During the weekly meeting of the humanitarian taskforce for Syria, co-chairs Russia and the United States, along with others had agreed to "look specifically at the Eastern Ghouta situation," Egeland said.
"Everybody agrees, including the Russians, that the situation there is very dire, and that a special ... agreement is needed for Eastern Ghouta," he said.
"Nobody wants another eastern Aleppo to be happening on our watch," he insisted, referring to the drawn-out siege and massive Syrian army offensive last year to retake the former rebel stronghold.
"We should learn from the horrific inability to help civilians there, and I am still hopeful that we will have arrangements for the 400,000 people in the Eastern Ghouta besieged areas," Egeland said, pointing out that "there are more people besieged east of Damascus city than there were in the east Aleppo besieged enclave."
Thursday's taskforce meeting also discussed the suspected chemical attack that left at least 86 people dead, 30 of them children, in the rebel-held town of Khan Sheikhun in northwestern Syria earlier this week.
"A war where children suffocate to death because of toxic chemicals is a very, very dirty war," Egeland said.

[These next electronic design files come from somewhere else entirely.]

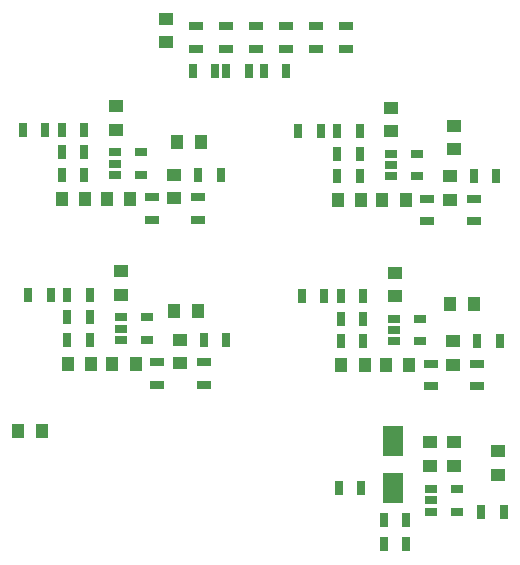
<source format=gbr>
G04 #@! TF.GenerationSoftware,KiCad,Pcbnew,(5.0.0)*
G04 #@! TF.CreationDate,2020-04-28T19:31:03-04:00*
G04 #@! TF.ProjectId,Kyle's Amp,4B796C65277320416D702E6B69636164,rev?*
G04 #@! TF.SameCoordinates,Original*
G04 #@! TF.FileFunction,Paste,Top*
G04 #@! TF.FilePolarity,Positive*
%FSLAX46Y46*%
G04 Gerber Fmt 4.6, Leading zero omitted, Abs format (unit mm)*
G04 Created by KiCad (PCBNEW (5.0.0)) date 04/28/20 19:31:03*
%MOMM*%
%LPD*%
G01*
G04 APERTURE LIST*
%ADD10R,1.000000X1.250000*%
%ADD11R,1.060000X0.650000*%
%ADD12R,0.700000X1.300000*%
%ADD13R,1.300000X0.700000*%
%ADD14R,1.250000X1.000000*%
%ADD15R,1.800000X2.500000*%
G04 APERTURE END LIST*
D10*
G04 #@! TO.C,C15*
X137947000Y-103632000D03*
X139947000Y-103632000D03*
G04 #@! TD*
D11*
G04 #@! TO.C,U4*
X138668000Y-99695000D03*
X138668000Y-100645000D03*
X138668000Y-101595000D03*
X140868000Y-101595000D03*
X140868000Y-99695000D03*
G04 #@! TD*
D12*
G04 #@! TO.C,R28*
X130840000Y-97790000D03*
X132740000Y-97790000D03*
G04 #@! TD*
G04 #@! TO.C,R23*
X147599000Y-101600000D03*
X145699000Y-101600000D03*
G04 #@! TD*
D10*
G04 #@! TO.C,C13*
X134153000Y-103632000D03*
X136153000Y-103632000D03*
G04 #@! TD*
D13*
G04 #@! TO.C,R27*
X145694000Y-103505000D03*
X145694000Y-105405000D03*
G04 #@! TD*
D12*
G04 #@! TO.C,R24*
X136037000Y-97790000D03*
X134137000Y-97790000D03*
G04 #@! TD*
D14*
G04 #@! TO.C,C16*
X138709000Y-95790000D03*
X138709000Y-97790000D03*
G04 #@! TD*
D12*
G04 #@! TO.C,R22*
X136037000Y-101600000D03*
X134137000Y-101600000D03*
G04 #@! TD*
D13*
G04 #@! TO.C,R25*
X141757000Y-105405000D03*
X141757000Y-103505000D03*
G04 #@! TD*
D12*
G04 #@! TO.C,R26*
X136042000Y-99695000D03*
X134142000Y-99695000D03*
G04 #@! TD*
D14*
G04 #@! TO.C,C14*
X143662000Y-101600000D03*
X143662000Y-103600000D03*
G04 #@! TD*
D10*
G04 #@! TO.C,C11*
X116808000Y-103505000D03*
X114808000Y-103505000D03*
G04 #@! TD*
D14*
G04 #@! TO.C,C10*
X120523000Y-103473000D03*
X120523000Y-101473000D03*
G04 #@! TD*
D12*
G04 #@! TO.C,R19*
X111003000Y-99568000D03*
X112903000Y-99568000D03*
G04 #@! TD*
D10*
G04 #@! TO.C,C9*
X113014000Y-103505000D03*
X111014000Y-103505000D03*
G04 #@! TD*
D12*
G04 #@! TO.C,R15*
X110998000Y-101473000D03*
X112898000Y-101473000D03*
G04 #@! TD*
D13*
G04 #@! TO.C,R18*
X118618000Y-103378000D03*
X118618000Y-105278000D03*
G04 #@! TD*
D12*
G04 #@! TO.C,R21*
X109601000Y-97663000D03*
X107701000Y-97663000D03*
G04 #@! TD*
D13*
G04 #@! TO.C,R20*
X122555000Y-105278000D03*
X122555000Y-103378000D03*
G04 #@! TD*
D12*
G04 #@! TO.C,R17*
X110998000Y-97663000D03*
X112898000Y-97663000D03*
G04 #@! TD*
D14*
G04 #@! TO.C,C12*
X115570000Y-97663000D03*
X115570000Y-95663000D03*
G04 #@! TD*
D12*
G04 #@! TO.C,R16*
X122560000Y-101473000D03*
X124460000Y-101473000D03*
G04 #@! TD*
D11*
G04 #@! TO.C,U3*
X117729000Y-99568000D03*
X117729000Y-101468000D03*
X115529000Y-101468000D03*
X115529000Y-100518000D03*
X115529000Y-99568000D03*
G04 #@! TD*
D10*
G04 #@! TO.C,C7*
X137668000Y-89662000D03*
X139668000Y-89662000D03*
G04 #@! TD*
D14*
G04 #@! TO.C,C6*
X143383000Y-87630000D03*
X143383000Y-89630000D03*
G04 #@! TD*
G04 #@! TO.C,C8*
X138430000Y-81820000D03*
X138430000Y-83820000D03*
G04 #@! TD*
D10*
G04 #@! TO.C,C5*
X133874000Y-89662000D03*
X135874000Y-89662000D03*
G04 #@! TD*
D11*
G04 #@! TO.C,U2*
X138389000Y-85725000D03*
X138389000Y-86675000D03*
X138389000Y-87625000D03*
X140589000Y-87625000D03*
X140589000Y-85725000D03*
G04 #@! TD*
D12*
G04 #@! TO.C,R14*
X130561000Y-83820000D03*
X132461000Y-83820000D03*
G04 #@! TD*
G04 #@! TO.C,R10*
X135758000Y-83820000D03*
X133858000Y-83820000D03*
G04 #@! TD*
D13*
G04 #@! TO.C,R11*
X141478000Y-91435000D03*
X141478000Y-89535000D03*
G04 #@! TD*
D12*
G04 #@! TO.C,R8*
X135758000Y-87630000D03*
X133858000Y-87630000D03*
G04 #@! TD*
G04 #@! TO.C,R9*
X147320000Y-87630000D03*
X145420000Y-87630000D03*
G04 #@! TD*
G04 #@! TO.C,R12*
X135763000Y-85725000D03*
X133863000Y-85725000D03*
G04 #@! TD*
D13*
G04 #@! TO.C,R13*
X145415000Y-89535000D03*
X145415000Y-91435000D03*
G04 #@! TD*
D12*
G04 #@! TO.C,R1*
X110500000Y-87503000D03*
X112400000Y-87503000D03*
G04 #@! TD*
G04 #@! TO.C,R2*
X122062000Y-87503000D03*
X123962000Y-87503000D03*
G04 #@! TD*
G04 #@! TO.C,R3*
X110500000Y-83693000D03*
X112400000Y-83693000D03*
G04 #@! TD*
D13*
G04 #@! TO.C,R4*
X118120000Y-89408000D03*
X118120000Y-91308000D03*
G04 #@! TD*
D12*
G04 #@! TO.C,R5*
X110505000Y-85598000D03*
X112405000Y-85598000D03*
G04 #@! TD*
D13*
G04 #@! TO.C,R6*
X122057000Y-91308000D03*
X122057000Y-89408000D03*
G04 #@! TD*
D12*
G04 #@! TO.C,R7*
X109103000Y-83693000D03*
X107203000Y-83693000D03*
G04 #@! TD*
D11*
G04 #@! TO.C,U1*
X117231000Y-85598000D03*
X117231000Y-87498000D03*
X115031000Y-87498000D03*
X115031000Y-86548000D03*
X115031000Y-85598000D03*
G04 #@! TD*
D10*
G04 #@! TO.C,C1*
X112516000Y-89535000D03*
X110516000Y-89535000D03*
G04 #@! TD*
D14*
G04 #@! TO.C,C2*
X120025000Y-89503000D03*
X120025000Y-87503000D03*
G04 #@! TD*
D10*
G04 #@! TO.C,C3*
X116310000Y-89535000D03*
X114310000Y-89535000D03*
G04 #@! TD*
D14*
G04 #@! TO.C,C4*
X115072000Y-83693000D03*
X115072000Y-81693000D03*
G04 #@! TD*
G04 #@! TO.C,C17*
X143764000Y-110125000D03*
X143764000Y-112125000D03*
G04 #@! TD*
G04 #@! TO.C,C18*
X141732000Y-112141000D03*
X141732000Y-110141000D03*
G04 #@! TD*
D15*
G04 #@! TO.C,D1*
X138557000Y-110046000D03*
X138557000Y-114046000D03*
G04 #@! TD*
D12*
G04 #@! TO.C,R29*
X137800000Y-118745000D03*
X139700000Y-118745000D03*
G04 #@! TD*
G04 #@! TO.C,R30*
X137800000Y-116713000D03*
X139700000Y-116713000D03*
G04 #@! TD*
G04 #@! TO.C,R31*
X135890000Y-114046000D03*
X133990000Y-114046000D03*
G04 #@! TD*
G04 #@! TO.C,R32*
X147950000Y-116078000D03*
X146050000Y-116078000D03*
G04 #@! TD*
D11*
G04 #@! TO.C,U5*
X143975000Y-114112000D03*
X143975000Y-116012000D03*
X141775000Y-116012000D03*
X141775000Y-115062000D03*
X141775000Y-114112000D03*
G04 #@! TD*
D14*
G04 #@! TO.C,C19*
X143764000Y-85344000D03*
X143764000Y-83344000D03*
G04 #@! TD*
D10*
G04 #@! TO.C,C20*
X122285000Y-84709000D03*
X120285000Y-84709000D03*
G04 #@! TD*
G04 #@! TO.C,C21*
X143383000Y-98425000D03*
X145383000Y-98425000D03*
G04 #@! TD*
G04 #@! TO.C,C22*
X120015000Y-99060000D03*
X122015000Y-99060000D03*
G04 #@! TD*
G04 #@! TO.C,C23*
X106839000Y-109220000D03*
X108839000Y-109220000D03*
G04 #@! TD*
D14*
G04 #@! TO.C,C24*
X119380000Y-76295000D03*
X119380000Y-74295000D03*
G04 #@! TD*
G04 #@! TO.C,C25*
X147447000Y-112903000D03*
X147447000Y-110903000D03*
G04 #@! TD*
D12*
G04 #@! TO.C,R33*
X121605000Y-78740000D03*
X123505000Y-78740000D03*
G04 #@! TD*
G04 #@! TO.C,R34*
X126360000Y-78740000D03*
X124460000Y-78740000D03*
G04 #@! TD*
G04 #@! TO.C,R35*
X127640000Y-78740000D03*
X129540000Y-78740000D03*
G04 #@! TD*
D13*
G04 #@! TO.C,R36*
X121920000Y-74930000D03*
X121920000Y-76830000D03*
G04 #@! TD*
G04 #@! TO.C,R37*
X124460000Y-76830000D03*
X124460000Y-74930000D03*
G04 #@! TD*
G04 #@! TO.C,R38*
X127000000Y-74930000D03*
X127000000Y-76830000D03*
G04 #@! TD*
G04 #@! TO.C,R39*
X129540000Y-76830000D03*
X129540000Y-74930000D03*
G04 #@! TD*
G04 #@! TO.C,R40*
X132080000Y-76830000D03*
X132080000Y-74930000D03*
G04 #@! TD*
G04 #@! TO.C,R41*
X134620000Y-74930000D03*
X134620000Y-76830000D03*
G04 #@! TD*
M02*

</source>
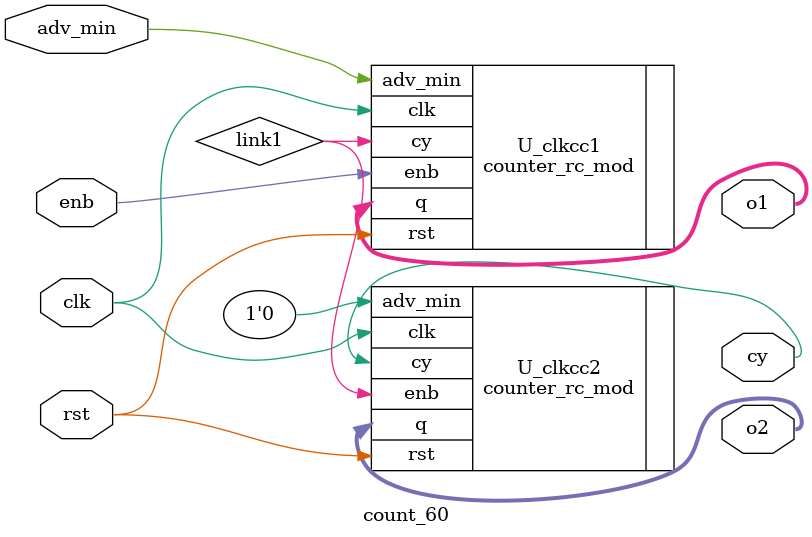
<source format=sv>
`timescale 1ns / 1ps


module count_60(input clk, rst, enb, adv_min, output logic cy, output logic [3:0] o1, o2);

logic link1;
counter_rc_mod U_clkcc1 (.clk, .rst, .enb,.adv_min(adv_min), .q(o1), .cy(link1));
counter_rc_mod #(.MOD(6)) U_clkcc2 (.clk, .rst, .enb(link1),.adv_min(1'd0), .q(o2), .cy);
endmodule

</source>
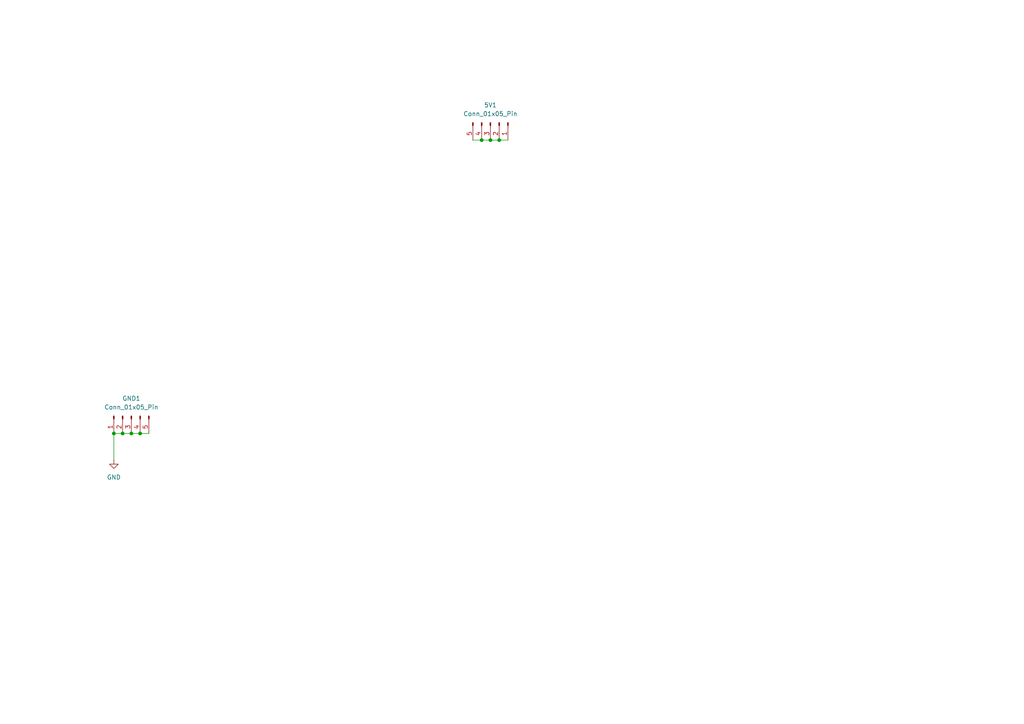
<source format=kicad_sch>
(kicad_sch
	(version 20231120)
	(generator "eeschema")
	(generator_version "8.0")
	(uuid "b63493d3-5f6d-47e3-845b-87e7090fc1ab")
	(paper "A4")
	
	(junction
		(at 35.56 125.73)
		(diameter 0)
		(color 0 0 0 0)
		(uuid "21ebcaa4-43c6-4fb1-944e-50f70ce5b294")
	)
	(junction
		(at 40.64 125.73)
		(diameter 0)
		(color 0 0 0 0)
		(uuid "4bc1cdb6-cd3c-4d80-9f8c-061604951312")
	)
	(junction
		(at 139.7 40.64)
		(diameter 0)
		(color 0 0 0 0)
		(uuid "708790c9-67ad-4cc4-80d5-f9b7d449d63c")
	)
	(junction
		(at 38.1 125.73)
		(diameter 0)
		(color 0 0 0 0)
		(uuid "8bf60fd4-16aa-4fd9-b7fd-d7bf20ee70a6")
	)
	(junction
		(at 144.78 40.64)
		(diameter 0)
		(color 0 0 0 0)
		(uuid "8cfd2bd4-d655-438f-bf62-a7f379303fd8")
	)
	(junction
		(at 142.24 40.64)
		(diameter 0)
		(color 0 0 0 0)
		(uuid "eb2545e0-6826-48fb-89b2-82d5ba496d29")
	)
	(junction
		(at 33.02 125.73)
		(diameter 0)
		(color 0 0 0 0)
		(uuid "f01cb701-6873-4f77-a02c-b5e571403f8c")
	)
	(wire
		(pts
			(xy 137.16 40.64) (xy 139.7 40.64)
		)
		(stroke
			(width 0)
			(type default)
		)
		(uuid "335da020-5d76-4e64-9df6-f32f906f00fc")
	)
	(wire
		(pts
			(xy 40.64 125.73) (xy 43.18 125.73)
		)
		(stroke
			(width 0)
			(type default)
		)
		(uuid "4c6a01ef-e4e2-4195-b742-afa8ea17a675")
	)
	(wire
		(pts
			(xy 33.02 125.73) (xy 35.56 125.73)
		)
		(stroke
			(width 0)
			(type default)
		)
		(uuid "652c1d52-e06f-462e-b10c-e1169946e60a")
	)
	(wire
		(pts
			(xy 33.02 125.73) (xy 33.02 133.35)
		)
		(stroke
			(width 0)
			(type default)
		)
		(uuid "6f89148a-6763-44cf-b93b-10b5e521f8d6")
	)
	(wire
		(pts
			(xy 139.7 40.64) (xy 142.24 40.64)
		)
		(stroke
			(width 0)
			(type default)
		)
		(uuid "7cea7a52-6d2e-411f-b476-a9263eb7a0d5")
	)
	(wire
		(pts
			(xy 38.1 125.73) (xy 40.64 125.73)
		)
		(stroke
			(width 0)
			(type default)
		)
		(uuid "910e468e-5ff9-4bbb-91fe-869e4cb22a8d")
	)
	(wire
		(pts
			(xy 144.78 40.64) (xy 147.32 40.64)
		)
		(stroke
			(width 0)
			(type default)
		)
		(uuid "924cee1a-a4ed-4e24-9ef9-08ae9ad72e05")
	)
	(wire
		(pts
			(xy 142.24 40.64) (xy 144.78 40.64)
		)
		(stroke
			(width 0)
			(type default)
		)
		(uuid "99f392ca-bf4b-413f-9bd4-d09660be51c2")
	)
	(wire
		(pts
			(xy 35.56 125.73) (xy 38.1 125.73)
		)
		(stroke
			(width 0)
			(type default)
		)
		(uuid "fbd02f44-6205-4135-b296-2706bc13ef15")
	)
	(symbol
		(lib_id "Connector:Conn_01x05_Pin")
		(at 142.24 35.56 270)
		(unit 1)
		(exclude_from_sim no)
		(in_bom yes)
		(on_board yes)
		(dnp no)
		(fields_autoplaced yes)
		(uuid "18eecd31-6755-4a08-b7ed-1c558aa27185")
		(property "Reference" "5V1"
			(at 142.24 30.48 90)
			(effects
				(font
					(size 1.27 1.27)
				)
			)
		)
		(property "Value" "Conn_01x05_Pin"
			(at 142.24 33.02 90)
			(effects
				(font
					(size 1.27 1.27)
				)
			)
		)
		(property "Footprint" "Connector_PinHeader_2.54mm:PinHeader_1x05_P2.54mm_Vertical"
			(at 142.24 35.56 0)
			(effects
				(font
					(size 1.27 1.27)
				)
				(hide yes)
			)
		)
		(property "Datasheet" "~"
			(at 142.24 35.56 0)
			(effects
				(font
					(size 1.27 1.27)
				)
				(hide yes)
			)
		)
		(property "Description" "Generic connector, single row, 01x05, script generated"
			(at 142.24 35.56 0)
			(effects
				(font
					(size 1.27 1.27)
				)
				(hide yes)
			)
		)
		(pin "4"
			(uuid "c8c6e924-ed87-4320-8f37-8ec2a29c18b9")
		)
		(pin "1"
			(uuid "fcb3c94f-e09f-4052-be54-7cb7071b891e")
		)
		(pin "3"
			(uuid "1b2673bc-4964-4cef-8952-9afd9da8f498")
		)
		(pin "5"
			(uuid "d81abc9b-a035-49c9-bdbd-fb9ff38ba4d7")
		)
		(pin "2"
			(uuid "74600857-34a6-4ed6-9d3f-61ced13a8b8e")
		)
		(instances
			(project ""
				(path "/b63493d3-5f6d-47e3-845b-87e7090fc1ab"
					(reference "5V1")
					(unit 1)
				)
			)
		)
	)
	(symbol
		(lib_id "power:GND")
		(at 33.02 133.35 0)
		(unit 1)
		(exclude_from_sim no)
		(in_bom yes)
		(on_board yes)
		(dnp no)
		(uuid "42f1d398-9e45-402f-86c3-0925c67abfd2")
		(property "Reference" "#PWR05"
			(at 33.02 139.7 0)
			(effects
				(font
					(size 1.27 1.27)
				)
				(hide yes)
			)
		)
		(property "Value" "GND"
			(at 33.02 138.43 0)
			(effects
				(font
					(size 1.27 1.27)
				)
			)
		)
		(property "Footprint" ""
			(at 33.02 133.35 0)
			(effects
				(font
					(size 1.27 1.27)
				)
				(hide yes)
			)
		)
		(property "Datasheet" ""
			(at 33.02 133.35 0)
			(effects
				(font
					(size 1.27 1.27)
				)
				(hide yes)
			)
		)
		(property "Description" "Power symbol creates a global label with name \"GND\" , ground"
			(at 33.02 133.35 0)
			(effects
				(font
					(size 1.27 1.27)
				)
				(hide yes)
			)
		)
		(pin "1"
			(uuid "27a8ec90-43ec-4133-9c93-ec56b5415960")
		)
		(instances
			(project "007_passive_attenuator"
				(path "/b63493d3-5f6d-47e3-845b-87e7090fc1ab"
					(reference "#PWR05")
					(unit 1)
				)
			)
		)
	)
	(symbol
		(lib_id "Connector:Conn_01x05_Pin")
		(at 38.1 120.65 90)
		(mirror x)
		(unit 1)
		(exclude_from_sim no)
		(in_bom yes)
		(on_board yes)
		(dnp no)
		(uuid "f6d502b5-3166-467f-b062-9ff54312feb7")
		(property "Reference" "GND1"
			(at 38.1 115.57 90)
			(effects
				(font
					(size 1.27 1.27)
				)
			)
		)
		(property "Value" "Conn_01x05_Pin"
			(at 38.1 118.11 90)
			(effects
				(font
					(size 1.27 1.27)
				)
			)
		)
		(property "Footprint" "Connector_PinHeader_2.54mm:PinHeader_1x05_P2.54mm_Vertical"
			(at 38.1 120.65 0)
			(effects
				(font
					(size 1.27 1.27)
				)
				(hide yes)
			)
		)
		(property "Datasheet" "~"
			(at 38.1 120.65 0)
			(effects
				(font
					(size 1.27 1.27)
				)
				(hide yes)
			)
		)
		(property "Description" "Generic connector, single row, 01x05, script generated"
			(at 38.1 120.65 0)
			(effects
				(font
					(size 1.27 1.27)
				)
				(hide yes)
			)
		)
		(pin "3"
			(uuid "074aa73b-1200-4e87-b4a1-8ca0e8597bdc")
		)
		(pin "4"
			(uuid "ec046eea-e046-402e-9565-beeb5ed653a0")
		)
		(pin "2"
			(uuid "78fd3fbd-2eeb-4c67-b201-468ab90aec4b")
		)
		(pin "1"
			(uuid "4944e8a9-d4d2-40c3-93e9-19f8fea309bb")
		)
		(pin "5"
			(uuid "e373d978-e5a7-41b0-bfbd-c6bc3c12f49b")
		)
		(instances
			(project ""
				(path "/b63493d3-5f6d-47e3-845b-87e7090fc1ab"
					(reference "GND1")
					(unit 1)
				)
			)
		)
	)
	(sheet_instances
		(path "/"
			(page "1")
		)
	)
)

</source>
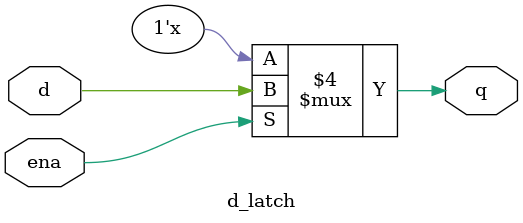
<source format=sv>
module d_latch (
    input logic d,
    input logic ena,
    output logic q
);
    always @(*) begin
        if (ena) begin
            q = d;
        end
    end

    initial begin
        q = 1'b0;
    end
endmodule
</source>
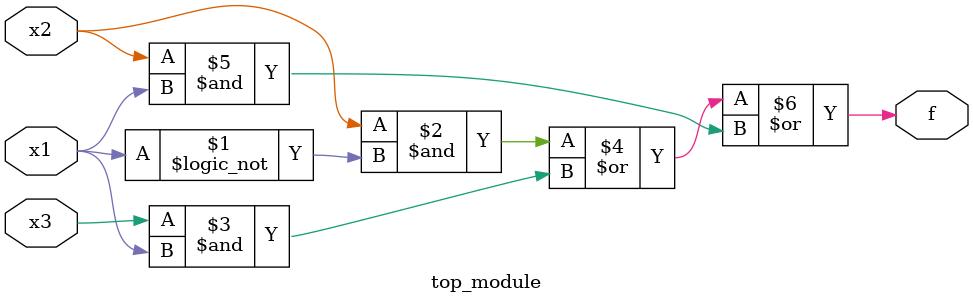
<source format=sv>
module top_module (
    input x3,
    input x2,
    input x1,
    output f
);

assign f = (x2 & !x1) | (x3 & x1) | (x2 & x1);

endmodule

</source>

Tuesday's attack so shocked US President Donald Trump that Washington has threatened unilateral US action, marking an about-face after he previously opposed deeper US military involvement in Syria's civil war.
Egeland stressed that he did not believe in a military solution to Syria's six-year war, which has already killed more than 320,000 people and forced millions to flee their homes.
But "what I do welcome is a renewed interest from the US to focus on the carnage in Syria," he said.